Les Uruguayens se rendaient aux urnes dimanche pour le premier tour de l'élection présidentielle, dont l'immense favori est l'ex-guérillero José Mujica, fort du bilan économique favorable du premier gouvernement de gauche de l'histoire de ce petit pays fondé en 1828.

Plus de 2,5 millions d'électeurs étaient appelés à voter jusqu'à 19H30 (17H30 HAE) pour désigner le successeur de Tabaré Vazquez, élu en 2004 et qui ne peut pas se représenter. Les premiers sondages à la sortie des urnes étaient attendus à partir de 20H30 (18H30 HAE).

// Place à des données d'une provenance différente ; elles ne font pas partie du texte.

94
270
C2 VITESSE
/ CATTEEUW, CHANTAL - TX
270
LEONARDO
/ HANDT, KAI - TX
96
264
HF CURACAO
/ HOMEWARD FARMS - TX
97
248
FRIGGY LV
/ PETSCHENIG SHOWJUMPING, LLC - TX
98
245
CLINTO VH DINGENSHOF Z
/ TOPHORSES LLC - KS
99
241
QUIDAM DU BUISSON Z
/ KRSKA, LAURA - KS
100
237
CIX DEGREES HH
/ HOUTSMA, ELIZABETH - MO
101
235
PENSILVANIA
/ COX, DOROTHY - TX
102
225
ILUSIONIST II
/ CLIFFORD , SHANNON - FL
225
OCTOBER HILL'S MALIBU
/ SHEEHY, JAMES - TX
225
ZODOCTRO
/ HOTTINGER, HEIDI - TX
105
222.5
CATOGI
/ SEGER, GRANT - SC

D'après les dernières enquêtes d'opinion, Mujica, 74 ans, ne serait qu'à un ou deux points de la barre des 50% des suffrages exprimés, nécessaire pour être élu dès le premier tour.

L'hypothèse la plus probable est cependant celle d'un second tour le 29 novembre entre ce cofondateur de la guérilla urbaine des Tupamaros, et l'ancien président libéral Luis Alberto Lacalle (1990-1995), âgé de 68 ans et crédité de 30 à 33% des intentions de vote.

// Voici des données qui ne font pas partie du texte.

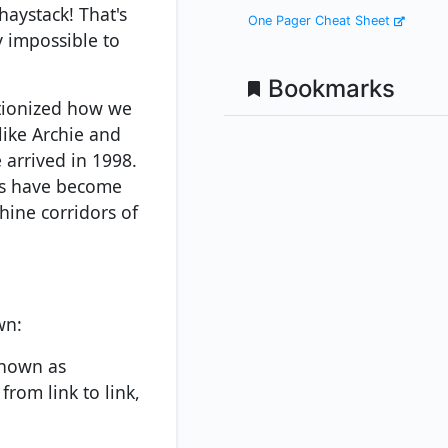
haystack! That's
One Pager Cheat Sheet
y impossible to
Bookmarks
utionized how we
like Archie and
 arrived in 1998.
rs have become
hine corridors of
wn:
known as
from link to link,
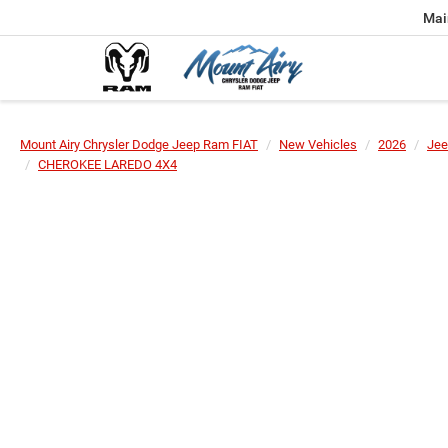
Mai
Mount Airy Chrysler Dodge Jeep Ram FIAT
New Vehicles
2026
Jee
CHEROKEE LAREDO 4X4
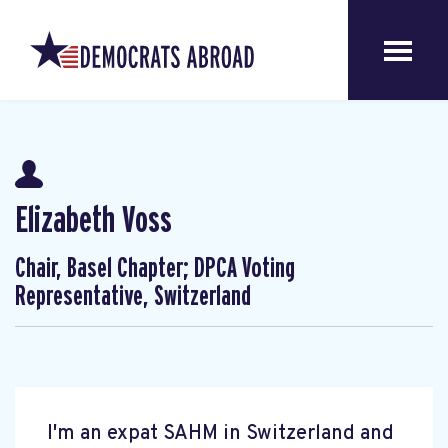
Elizabeth Voss
Chair, Basel Chapter; DPCA Voting
Representative, Switzerland
I'm an expat SAHM in Switzerland and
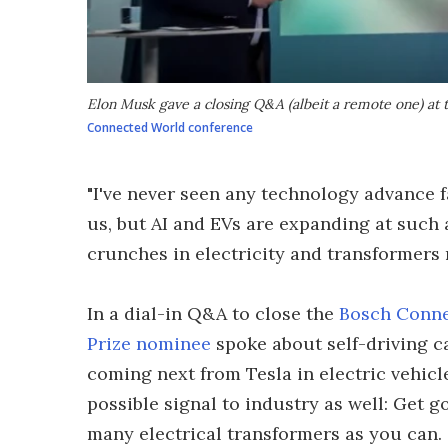
Elon Musk gave a closing Q&A (albeit a remote one) at
Connected World conference
"I've never seen any technology advance f
us, but AI and EVs are expanding at such 
crunches in electricity and transformers 
In a dial-in Q&A to close the
Bosch Conne
Prize nominee
spoke about self-driving c
coming next from Tesla in electric vehicl
possible signal to industry as well: Get 
many electrical transformers as you can.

Mujica, blessé par balles en 1970 et emprisonné toute la durée de la dictature (1973-1985), pourrait devenir le deuxième ancien guérillero à prendre le pouvoir par les urnes en Amérique latine, après le président du Nicaragua Daniel Ortega.

Ce passé effraye encore une part de l'électorat conservateur.

«Ils veulent transformer l'Uruguay en pays communiste, socialiste. J'espère qu'il (Mujica) ne gagnera pas, car je ne vote pas pour des séditieux, des voleurs et des assassins», déclarait ainsi dimanche Raquel Rodriguez, retraitée de 82 ans, après avoir voté pour Pedro Bordaberry (centre-droit), troisième dans les sondages et fils de l'ancien dictateur Juan Maria Bordaberry.

Mais les analystes dépeignent Mujica davantage comme un réformiste que comme un révolutionnaire.

Cet ancien ministre de l'Agriculture (2005-2008) a promis de prolonger l'action du gouvernement sortant, qui a divisé le chômage par deux grâce à une croissance soutenue et renforcé les droits des minorités.

Il a encore vanté samedi «la manière de gouverner» du président brésilien Luiz Inacio Lula da Silva, chef de file de la gauche modérée latino-américaine, lors d'une dernière conférence de presse très cadrée, avec questions posées par écrit, après les polémiques provoquées par certaines de ses déclarations.

Ce septuagénaire au style vestimentaire informel et à la gouaille populaire a notamment qualifié ses voisins argentins de «totalement irrationnels» et affirmé que «la terre appartient à la nation».

Son principal adversaire, Luis Alberto Lacalle, a lui aussi traîné comme un boulet ses propos de début de campagne, lorsqu'il avait déclaré qu'il allait couper les dépenses publiques «à la tronçonneuse».

Les Uruguayens devaient également renouveler les deux chambres du parlement, où la gauche pourrait conserver sa majorité, et se prononcer sur deux référendums.

Le premier vise à autoriser le vote par correspondance des Uruguayens vivant à l'étranger.

Le second propose l'annulation de la loi de «caducité», qui a longtemps empêché toute poursuite contre les policiers et militaires coupables de crimes durant la dictature.

Même si plus de 230 disparitions ont été recensées, seuls dix anciens militaires et policiers ont été jugés jusqu'ici, parmi lesquels le dernier dictateur, Gregorio Alvarez, condamné jeudi à 25 ans de prison.

Les partisans du oui étaient proches de recueillir la majorité requise des 50% selon les derniers sondages.